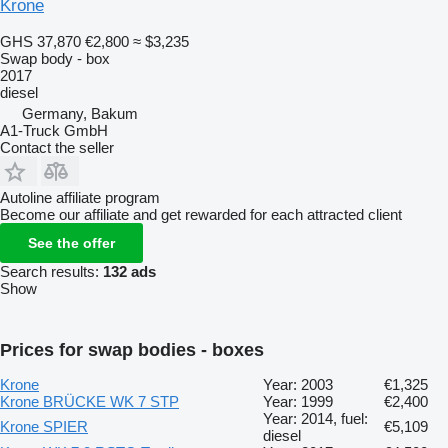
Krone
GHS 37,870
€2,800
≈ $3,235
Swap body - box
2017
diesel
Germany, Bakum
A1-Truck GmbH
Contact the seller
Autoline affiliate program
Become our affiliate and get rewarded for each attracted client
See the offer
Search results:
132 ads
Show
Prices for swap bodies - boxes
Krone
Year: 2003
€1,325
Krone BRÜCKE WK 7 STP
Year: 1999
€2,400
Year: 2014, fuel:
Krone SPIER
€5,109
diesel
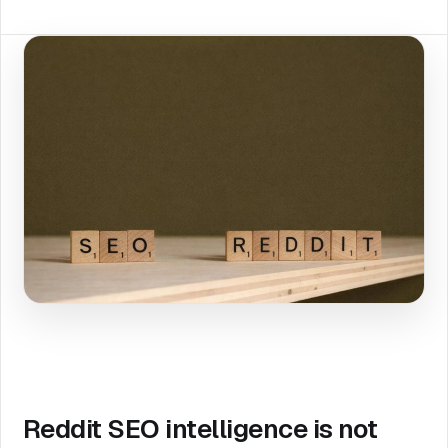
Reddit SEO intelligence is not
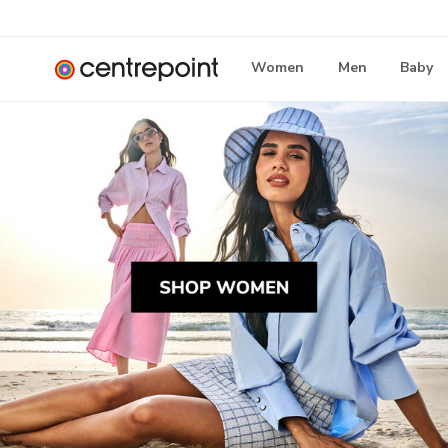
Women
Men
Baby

* [ASSIGNMENT]: Exactly one number is the answer: how many lines in the data include the word "Krone".

* [EXERCISE ANSWER]: 4